Bild: Jason Szenes / dpa
Bürgermeister de Blasio geht von einem "vorsätzlichen Akt" aus.

Bei einer Explosion in New York sind nach Angaben der US-Behörden mindestens 29 Personen verletzt worden. Lebensgefahr besteht demnach für keines der Opfer. Bürgermeister Bill de Blasio erklärte, man gehe zwar von einem "vorsätzlichen Akt" aus, es gebe jedoch keinen Hinweis auf einen terroristischen Hintergrund.

Die Explosion ereignete sich am Samstagabend gegen 20.30 Uhr (Ortszeit) in Manhattan in der 23. Straße im Viertel Chelsea.

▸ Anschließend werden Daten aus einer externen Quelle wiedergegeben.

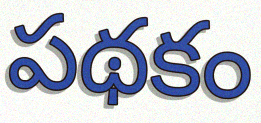
పథకం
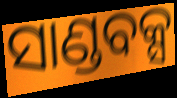
ସାଣ୍ଡବକ୍ସ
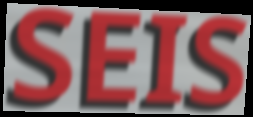
SEIS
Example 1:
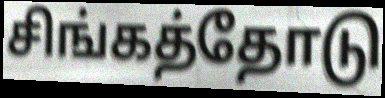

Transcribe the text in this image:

சிங்கத்தோடு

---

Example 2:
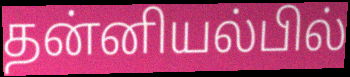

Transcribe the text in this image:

தன்னியல்பில்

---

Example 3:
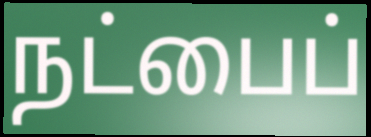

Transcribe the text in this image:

நட்பைப்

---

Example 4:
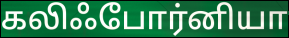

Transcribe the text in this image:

கலிஃபோர்னியா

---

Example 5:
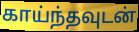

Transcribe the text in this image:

காய்ந்தவுடன்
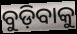
ବୁଡ଼ିବାକୁ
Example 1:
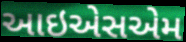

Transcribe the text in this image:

આઇએસએમ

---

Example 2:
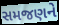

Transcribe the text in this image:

સમજણને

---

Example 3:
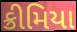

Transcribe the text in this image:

ક્રીમિયા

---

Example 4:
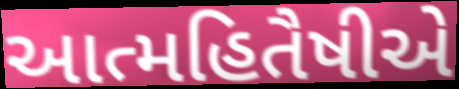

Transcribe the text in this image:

આત્મહિતૈષીએ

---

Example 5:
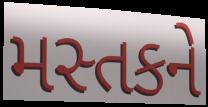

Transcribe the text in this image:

મસ્તકને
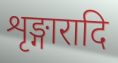
शृङ्गारादि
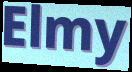
Elmy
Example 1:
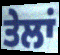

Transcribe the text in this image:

ਤੇਲਾਂ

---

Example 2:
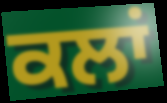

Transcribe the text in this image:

ਕਲਾਂ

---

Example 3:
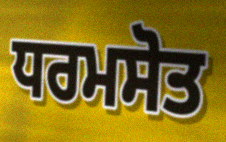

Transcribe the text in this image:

ਧਰਮਸੋਤ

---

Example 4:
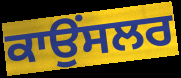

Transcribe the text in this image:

ਕਾਉਂਸਲਰ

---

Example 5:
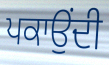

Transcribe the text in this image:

ਪਕਾਉਂਦੀ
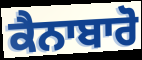
ਕੈਨਾਬਾਰੋ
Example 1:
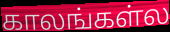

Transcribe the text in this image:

காலங்கள்ல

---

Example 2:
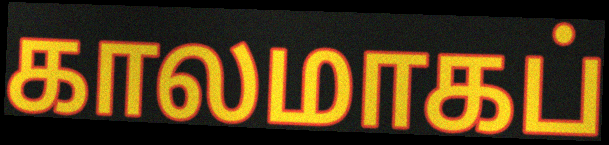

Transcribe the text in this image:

காலமாகப்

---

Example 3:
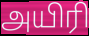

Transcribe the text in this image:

அயிரி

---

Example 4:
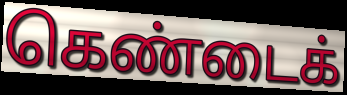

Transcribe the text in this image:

கெண்டைக்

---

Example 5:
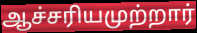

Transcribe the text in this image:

ஆச்சரியமுற்றார்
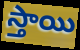
స్తాయి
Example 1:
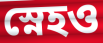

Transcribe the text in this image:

স্নেহও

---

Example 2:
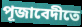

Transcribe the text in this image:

পূজাবেদীতে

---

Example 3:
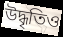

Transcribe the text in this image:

উদ্ধৃতিও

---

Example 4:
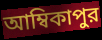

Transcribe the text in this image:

আম্বিকাপুর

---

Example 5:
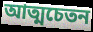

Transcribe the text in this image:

আত্মচেতন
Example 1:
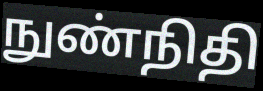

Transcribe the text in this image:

நுண்நிதி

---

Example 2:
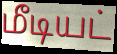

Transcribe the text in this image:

மீடியட்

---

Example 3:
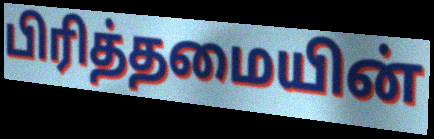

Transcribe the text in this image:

பிரித்தமையின்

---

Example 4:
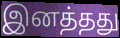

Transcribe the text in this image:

இனத்தது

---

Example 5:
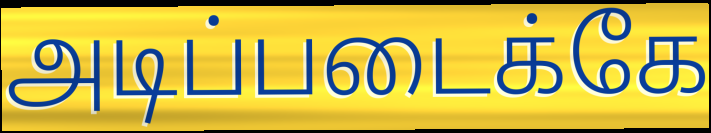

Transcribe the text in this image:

அடிப்படைக்கே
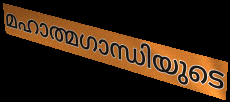
മഹാത്മഗാന്ധിയുടെ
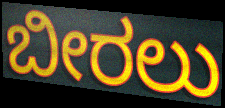
ಬೀರಲು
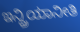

Offenbar detonierte der Sprengsatz dort in einem Müllcontainer. Vier Straßen weiter wurde später ein zweiter selbstgebauter Sprengsatz gefunden, der nicht explodierte. Dabei handelt es sich laut "New York Times“ und CNN um einen Schnellkochtopf, aus dem Drähte herausragten. Dieser sei anscheinend mit einem Handy verbunden gewesen.

Zwar gebe es keine Hinweise auf Terrorismus, dies sei jedoch eine vorläufige Angabe, so die Ermittler. Erst am vergangenen Wochenende wurde den fast 3000 Menschen gedacht, die bei den Terroranschlägen vom 11. September 2001 ums Leben kamen. Bürgermeister de Blasio erklärte: "Was auch immer der Grund war - wir New Yorker lassen uns nicht einschüchtern."